━━ TEXTO PROPORCIONADO ━━
“La depuración de aguas es actualmente un reto para la sociedad”

3 de mayo de 2017

Nacido en Lugo en 1952. Doctor en Ciencias Biológicas por la Universidad de Santiago de Compostela, Antonio Miguel De Ron es Profesor de Investigación en la Misión Biológica de Galicia (MBG) del Consejo Superior de Investigaciones Científicas (CSIC). Ha sido Profesor Asociado en la Universidad de Santiago de Compostela y Profesor Tutor en el Centro de la UNED en Pontevedra. Del 24 al 26 de abril, impartirá para los trabajadores del grupo empresarial PSA Citroën y un pequeño grupo de estudiantes del Centro Asociado, un curso centrado en el análisis y tratamiento del agua. Participarán también como profesores del Curso los Dres. Paula Rodiño y Bernardo Ordás, de la Misión Biológica de Galicia. En esta entrevista nos explica mejor uno de los retos claves del s.XXI: la gestión de este bien esencial.
━━━
¿Puedes repetir, sin cambiar nada, el fragmento del texto proporcionado que comienza con las palabras «Nacido en Lugo» y acaba con «este bien esencial.»?
━━ INFORMACIÓN EXTRAÍDA ━━
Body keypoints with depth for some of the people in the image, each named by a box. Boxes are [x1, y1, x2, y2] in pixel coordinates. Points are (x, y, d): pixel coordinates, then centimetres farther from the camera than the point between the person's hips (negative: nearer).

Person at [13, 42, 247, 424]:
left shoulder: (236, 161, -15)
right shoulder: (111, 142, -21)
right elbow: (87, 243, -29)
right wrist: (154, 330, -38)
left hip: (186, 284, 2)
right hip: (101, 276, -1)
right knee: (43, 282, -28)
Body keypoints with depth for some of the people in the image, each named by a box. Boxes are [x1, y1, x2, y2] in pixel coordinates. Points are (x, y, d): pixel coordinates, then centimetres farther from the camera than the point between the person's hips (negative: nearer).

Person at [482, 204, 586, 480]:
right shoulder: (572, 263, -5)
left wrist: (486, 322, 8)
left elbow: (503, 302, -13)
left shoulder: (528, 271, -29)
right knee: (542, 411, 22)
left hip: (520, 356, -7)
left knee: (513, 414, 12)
━━━
* RESULTADO DEL EJERCICIO *
Nacido en Lugo en 1952. Doctor en Ciencias Biológicas por la Universidad de Santiago de Compostela, Antonio Miguel De Ron es Profesor de Investigación en la Misión Biológica de Galicia (MBG) del Consejo Superior de Investigaciones Científicas (CSIC). Ha sido Profesor Asociado en la Universidad de Santiago de Compostela y Profesor Tutor en el Centro de la UNED en Pontevedra. Del 24 al 26 de abril, impartirá para los trabajadores del grupo empresarial PSA Citroën y un pequeño grupo de estudiantes del Centro Asociado, un curso centrado en el análisis y tratamiento del agua. Participarán también como profesores del Curso los Dres. Paula Rodiño y Bernardo Ordás, de la Misión Biológica de Galicia. En esta entrevista nos explica mejor uno de los retos claves del s.XXI: la gestión de este bien esencial.